The proposition is stating that, given $X$ any irreducible algebraic variety, $Q$ a regular function on $X$, $\mathcal{F}$ a coherent algebraic sheaf on $X$ and $s$ a global section of $\mathcal{F}$ which restriction to $X_Q$ is zero, then for $n$ sufficiently large the section $Q^n s $ is zero on all $X$. (Recall that $X_Q$ is defined to be the open of $X$ given by thos $x$ such that $Q(x) \neq 0$).
This is my reasoning: the section $Q \cdot s$ is zero on $X$ since, at any point $x \in X$, either $x \in X_Q$, so $s(x)=0$, or $Q(x)=0$, so $Qs(x)= Q(x)\cdot s(x)=0$
Following this reasoning, the whole proposition would be useless (for example the coherence condition wouldn't play any role). Where am I wrong?
Given an element $f \in \mathcal O_X(X)$ and a point $x \in X$, there are two notions of $f$ being zero/vanishing at $x$.
The germ $f_x$ is zero as an element of $\mathcal O_{X,x}$. This is meant, if you read $f_x=0$.
The germ $f_x$ is contained in the maximal ideal of $\mathcal O_{X,x}$, i.e. it is zero in the residue field $k(x)$. This is meant, if you read $f(x)=0$.
In particular $X_f$ is defined via the second notion, i.e.
$$X_f = \{x \in X ~|~ f_x \in \mathcal O_{X,x}^* ~\}.$$
In particular, if $x \notin X_f$, the germ $f_x$ is contained in the maximal ideal of the local ring $\mathcal O_{X,x}$, but it might be a non-zero element. In particular $(fs)_x$ might be a non-zero element of $\mathcal F_x$, i.e. $fs \in \mathcal F(X)$ might be a non-zero global section.
As an example, take $X = \operatorname{Spec} k[x], \mathcal F = (k[x]/(x^2))^\sim, f=x \in k[x], s=1 \in k[x]/(x^2)$.
The localization of $s$ at all primes in $X_f = \{(x)\}^c$ is zero, since we have $\operatorname{Supp} k[x]/(x^2) = \{(x)\}$. Hence, by the proposition, $f^ns=0$ for some $n$. And here, we have to take $n=2$, since $f^1s=x$ is a non-zero element of $k[x]/(x^2)$.

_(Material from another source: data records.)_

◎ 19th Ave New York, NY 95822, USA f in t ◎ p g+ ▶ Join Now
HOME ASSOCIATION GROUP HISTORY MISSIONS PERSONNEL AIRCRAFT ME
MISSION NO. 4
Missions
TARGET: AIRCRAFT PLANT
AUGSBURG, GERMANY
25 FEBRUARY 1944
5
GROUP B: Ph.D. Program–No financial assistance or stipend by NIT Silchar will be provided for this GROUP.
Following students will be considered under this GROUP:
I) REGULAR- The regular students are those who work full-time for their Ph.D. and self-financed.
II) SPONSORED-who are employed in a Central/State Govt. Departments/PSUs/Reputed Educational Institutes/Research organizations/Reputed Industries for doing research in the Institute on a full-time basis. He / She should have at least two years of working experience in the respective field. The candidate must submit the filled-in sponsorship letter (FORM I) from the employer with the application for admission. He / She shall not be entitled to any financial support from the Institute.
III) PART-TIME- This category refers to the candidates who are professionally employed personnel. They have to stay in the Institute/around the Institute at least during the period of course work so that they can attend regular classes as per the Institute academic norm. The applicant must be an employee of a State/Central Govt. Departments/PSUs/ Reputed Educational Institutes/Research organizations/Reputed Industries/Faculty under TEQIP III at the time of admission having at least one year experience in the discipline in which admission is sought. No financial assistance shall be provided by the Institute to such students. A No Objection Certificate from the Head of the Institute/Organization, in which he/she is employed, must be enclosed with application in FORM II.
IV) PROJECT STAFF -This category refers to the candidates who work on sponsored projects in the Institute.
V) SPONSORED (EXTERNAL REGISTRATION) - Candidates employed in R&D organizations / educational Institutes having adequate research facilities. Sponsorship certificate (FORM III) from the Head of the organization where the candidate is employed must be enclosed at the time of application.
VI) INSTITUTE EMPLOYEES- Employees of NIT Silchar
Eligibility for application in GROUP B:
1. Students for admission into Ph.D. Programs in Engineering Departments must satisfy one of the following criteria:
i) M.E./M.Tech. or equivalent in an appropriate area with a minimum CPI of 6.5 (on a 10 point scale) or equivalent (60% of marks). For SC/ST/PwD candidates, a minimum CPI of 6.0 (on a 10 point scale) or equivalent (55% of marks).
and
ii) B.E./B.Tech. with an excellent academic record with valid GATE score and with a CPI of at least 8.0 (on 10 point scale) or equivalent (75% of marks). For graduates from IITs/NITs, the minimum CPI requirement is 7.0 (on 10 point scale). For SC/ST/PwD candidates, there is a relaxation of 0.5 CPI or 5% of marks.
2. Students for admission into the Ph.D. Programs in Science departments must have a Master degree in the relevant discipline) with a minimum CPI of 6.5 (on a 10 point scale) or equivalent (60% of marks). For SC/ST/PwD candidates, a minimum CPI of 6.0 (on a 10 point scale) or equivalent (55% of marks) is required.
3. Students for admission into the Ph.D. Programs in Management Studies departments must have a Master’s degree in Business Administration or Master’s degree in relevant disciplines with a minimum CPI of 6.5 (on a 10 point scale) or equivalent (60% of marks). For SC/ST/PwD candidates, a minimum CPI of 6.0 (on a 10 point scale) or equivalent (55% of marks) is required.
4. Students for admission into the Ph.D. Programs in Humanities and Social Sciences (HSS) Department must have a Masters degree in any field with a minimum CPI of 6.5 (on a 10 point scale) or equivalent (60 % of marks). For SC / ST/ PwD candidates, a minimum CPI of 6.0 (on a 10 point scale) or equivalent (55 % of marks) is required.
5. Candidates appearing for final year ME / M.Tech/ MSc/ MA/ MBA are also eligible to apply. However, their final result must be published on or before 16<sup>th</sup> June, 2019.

Some notes to understand the meaning of the second notion: Let $X = \operatorname{Spec}k[x_1, \dotsc, x_n]$ the affine $n$-space. and $f \in \mathcal O_X(X)=k[x_1, \dotsc, x_n]$ a regular function.
Let $p=(p_1, \dotsc, p_n)$ be a root of $f$, i.e. $f(p)=0$ and let $x = \mathfrak m_p = (x_1-p_1, \dotsc, x_n-p_n)$ be the corresponding maximal ideal. Of course the localization $f_x \in k[x_1, \dotsc, x_n]_x$ is non-zero, since any localization map from an integral domain is injective.
Hence the first notion of $f$ being zero at $x$ is not the correct one if we want to interpret $x$ as a root of $f$.
The second notion however is: $f(p)=0$ is equivalent to $f \in \mathfrak m_p$ by the Nullstellensatz, hence $f(p)=0$ is equivalent to the statement that $f_x$ is contained in the maximal ideal of $\mathcal O_{X,x}=k[x_1, \dotsc, x_n]_{\mathfrak m_p}$.